В эту поездку Толстого покорил Вагнер. Ему все прежде внушали, что композитор не признает мелодии, а Толстой, начиная с великолепного хорала в увертюре «Тангейзера», не пропустил до конца оперы ни одной ноты и не почувствовал ни одной минуты усталости.

В октябре Алексей Константинович вернулся в Красный Рог и закончил «Царя Бориса». Он доволен и считает, что хоть сюжет и незамысловат, но цветов и красок тут больше, чем в первых двух трагедиях. Наконец здание окончено. Он не раз повторял, что, создавая трилогию, бессознательно придерживался древнего архитектурного правила для трехэтажных зданий: внизу дорический ордер, потом ионический и, наконец, коринфский.

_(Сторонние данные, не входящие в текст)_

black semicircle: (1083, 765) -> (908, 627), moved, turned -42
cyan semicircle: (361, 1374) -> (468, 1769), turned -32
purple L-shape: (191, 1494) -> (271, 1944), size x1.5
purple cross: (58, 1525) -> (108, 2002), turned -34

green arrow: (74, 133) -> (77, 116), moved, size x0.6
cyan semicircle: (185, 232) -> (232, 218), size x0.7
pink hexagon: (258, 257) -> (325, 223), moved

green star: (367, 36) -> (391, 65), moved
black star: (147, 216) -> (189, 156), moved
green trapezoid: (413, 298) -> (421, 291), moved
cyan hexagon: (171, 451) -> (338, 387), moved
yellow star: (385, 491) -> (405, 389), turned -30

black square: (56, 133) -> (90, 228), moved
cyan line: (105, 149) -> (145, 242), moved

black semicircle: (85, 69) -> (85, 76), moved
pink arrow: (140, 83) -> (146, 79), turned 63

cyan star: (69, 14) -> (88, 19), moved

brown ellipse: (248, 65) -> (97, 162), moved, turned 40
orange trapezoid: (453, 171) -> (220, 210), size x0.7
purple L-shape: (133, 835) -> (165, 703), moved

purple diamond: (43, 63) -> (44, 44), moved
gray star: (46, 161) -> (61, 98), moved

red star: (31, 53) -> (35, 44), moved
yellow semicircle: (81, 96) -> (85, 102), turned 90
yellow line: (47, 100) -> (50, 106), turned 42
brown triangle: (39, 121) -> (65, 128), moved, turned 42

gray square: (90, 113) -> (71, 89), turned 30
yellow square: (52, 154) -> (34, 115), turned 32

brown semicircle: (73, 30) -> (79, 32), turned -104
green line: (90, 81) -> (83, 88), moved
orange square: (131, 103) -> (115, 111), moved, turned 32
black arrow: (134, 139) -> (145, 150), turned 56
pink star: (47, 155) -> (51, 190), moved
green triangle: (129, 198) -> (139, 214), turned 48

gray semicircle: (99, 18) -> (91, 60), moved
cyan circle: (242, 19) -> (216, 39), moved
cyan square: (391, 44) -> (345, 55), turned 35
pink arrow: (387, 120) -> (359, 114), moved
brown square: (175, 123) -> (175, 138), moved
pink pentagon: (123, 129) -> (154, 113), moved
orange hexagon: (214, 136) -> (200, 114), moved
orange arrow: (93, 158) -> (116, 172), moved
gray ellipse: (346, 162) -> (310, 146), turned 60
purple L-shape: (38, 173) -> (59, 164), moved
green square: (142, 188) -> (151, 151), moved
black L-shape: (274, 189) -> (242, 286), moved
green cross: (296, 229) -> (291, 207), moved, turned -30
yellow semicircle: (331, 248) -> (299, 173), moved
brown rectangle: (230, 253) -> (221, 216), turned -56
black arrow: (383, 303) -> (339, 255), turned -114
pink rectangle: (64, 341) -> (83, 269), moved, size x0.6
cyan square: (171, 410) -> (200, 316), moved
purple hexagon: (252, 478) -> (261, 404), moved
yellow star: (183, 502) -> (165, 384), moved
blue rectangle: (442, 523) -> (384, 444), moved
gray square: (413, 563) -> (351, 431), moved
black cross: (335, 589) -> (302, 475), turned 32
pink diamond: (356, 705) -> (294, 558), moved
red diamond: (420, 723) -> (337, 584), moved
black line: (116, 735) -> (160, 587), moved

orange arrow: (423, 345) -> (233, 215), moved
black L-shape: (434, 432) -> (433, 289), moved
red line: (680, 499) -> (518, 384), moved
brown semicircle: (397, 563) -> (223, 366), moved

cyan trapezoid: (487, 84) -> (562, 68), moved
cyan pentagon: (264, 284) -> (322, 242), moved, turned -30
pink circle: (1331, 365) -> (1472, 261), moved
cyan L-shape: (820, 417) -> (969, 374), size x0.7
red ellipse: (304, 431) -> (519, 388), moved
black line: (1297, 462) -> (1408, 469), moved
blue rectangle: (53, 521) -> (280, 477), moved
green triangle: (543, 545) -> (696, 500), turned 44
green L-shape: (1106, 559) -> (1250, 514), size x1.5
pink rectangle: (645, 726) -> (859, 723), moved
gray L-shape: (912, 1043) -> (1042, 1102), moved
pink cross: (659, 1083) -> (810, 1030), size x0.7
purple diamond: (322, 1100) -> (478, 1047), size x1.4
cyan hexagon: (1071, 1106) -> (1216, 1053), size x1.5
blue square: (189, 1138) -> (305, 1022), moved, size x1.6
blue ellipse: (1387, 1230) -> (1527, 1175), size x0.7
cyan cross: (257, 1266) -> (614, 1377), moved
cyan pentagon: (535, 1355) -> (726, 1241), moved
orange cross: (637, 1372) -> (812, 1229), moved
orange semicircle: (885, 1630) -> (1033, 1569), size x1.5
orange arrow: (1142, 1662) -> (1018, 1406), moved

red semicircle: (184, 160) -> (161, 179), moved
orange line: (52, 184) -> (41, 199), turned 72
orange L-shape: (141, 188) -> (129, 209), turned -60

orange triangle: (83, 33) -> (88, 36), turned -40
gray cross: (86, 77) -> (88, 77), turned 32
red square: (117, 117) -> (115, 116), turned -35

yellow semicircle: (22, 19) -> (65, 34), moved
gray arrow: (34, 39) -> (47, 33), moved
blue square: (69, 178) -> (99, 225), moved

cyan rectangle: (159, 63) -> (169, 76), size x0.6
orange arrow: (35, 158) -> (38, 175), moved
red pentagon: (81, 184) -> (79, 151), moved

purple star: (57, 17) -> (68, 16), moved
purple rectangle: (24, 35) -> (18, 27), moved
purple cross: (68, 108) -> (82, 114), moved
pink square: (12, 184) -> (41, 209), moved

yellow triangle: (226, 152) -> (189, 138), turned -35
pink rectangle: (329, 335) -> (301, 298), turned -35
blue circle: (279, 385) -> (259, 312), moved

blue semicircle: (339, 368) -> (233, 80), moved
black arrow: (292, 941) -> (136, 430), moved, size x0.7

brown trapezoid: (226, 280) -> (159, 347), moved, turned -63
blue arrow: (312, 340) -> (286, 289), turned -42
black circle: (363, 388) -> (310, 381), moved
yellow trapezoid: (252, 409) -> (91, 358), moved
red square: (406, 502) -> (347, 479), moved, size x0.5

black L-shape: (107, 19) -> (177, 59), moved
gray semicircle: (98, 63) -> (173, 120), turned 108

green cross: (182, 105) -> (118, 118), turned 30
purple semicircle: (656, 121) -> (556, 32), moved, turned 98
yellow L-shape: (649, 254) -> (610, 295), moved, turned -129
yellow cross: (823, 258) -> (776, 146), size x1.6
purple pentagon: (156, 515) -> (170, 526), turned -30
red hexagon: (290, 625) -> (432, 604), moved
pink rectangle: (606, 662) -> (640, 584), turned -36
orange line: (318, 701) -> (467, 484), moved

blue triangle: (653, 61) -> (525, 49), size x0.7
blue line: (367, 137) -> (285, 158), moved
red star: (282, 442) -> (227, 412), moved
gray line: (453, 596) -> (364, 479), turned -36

Теперь можно окинуть взглядом этот громадный, растянувшийся почти на целое десятилетие труд. Итак, у власти стоят три совершенно разных человека. Неограниченный произвол Ивана Грозного ослабляет страну. Правдивый, честный, но слабый Федор «хотел добра... все согласить, все сгладить» и оказывается затолканным толпой воспрянувших честолюбцев. Умный, государственно мыслящий, волевой Борис Годунов становится жертвой собственного преступления, сводящего на нет в глазах народа все его заслуги. Смутное время грядет, и в трилогии уже заложено понятие о разрушительных силах, которые вырвутся на волю в период междувластья.

Выходит, Россия - страна, которая непрерывно катится в пропасть, и какой бы правитель ни приходил к власти, все будет плохо. Так почему же она так и не скатилась в эту пропасть, а выходила из всех бедствий с новым самосознанием, которое позволяло ей в кратчайший срок становиться еще более могущественной? Ответ может быть лишь один - велик русский человек! У Толстого он многолик, психологически необычайно сложен, сметлив, предприимчив. Иван Грозный, Годуновы, Шуйские, Захарьин, Вельский, Сицкий, Битяговский, Кикин, царь Федор, Луп-Клешнин, Богдан Корюков, царица Мария, Мария Годунова, Ирина, Василиса Волохова... Это далеко не все герои и персонажи трилогии, и каждый из них наделен Толстым печатью неповторимости. Пусть ему не нравятся очень многие из его персонажей, пусть каждый из них себе на уме... Вот только что Толстой написал в Берлине стихи на немецком языке: «Гордо шествуют пруссаки. Одно удовольствие смотреть на них: сзади сверкают затылки, впереди сплошная грудь... Они предписывают нам свой кодекс, они творят немецкую историю! И каждая прусская задница считает себя лицом!» В этом нет никакого унижения для немецкого народа, о гении которого Толстой говорил неоднократно. Дело в психологии, в единообразии мышления, в дисциплине, в любви к порядку, которая давала немецкой нации жизнеспособность и силу. Но нет ли силы и в видимом отсутствии порядка у русских людей, столь разнообразных, столь самостоятельно мыслящих? Когда они складываются в народ, то иной раз минусы, помноженные на минусы, дают плюсы, что в конце концов приводит в недоумение здравомыслящих немцев и других иностранцев, мучительно старающихся разгадать «русскую загадку».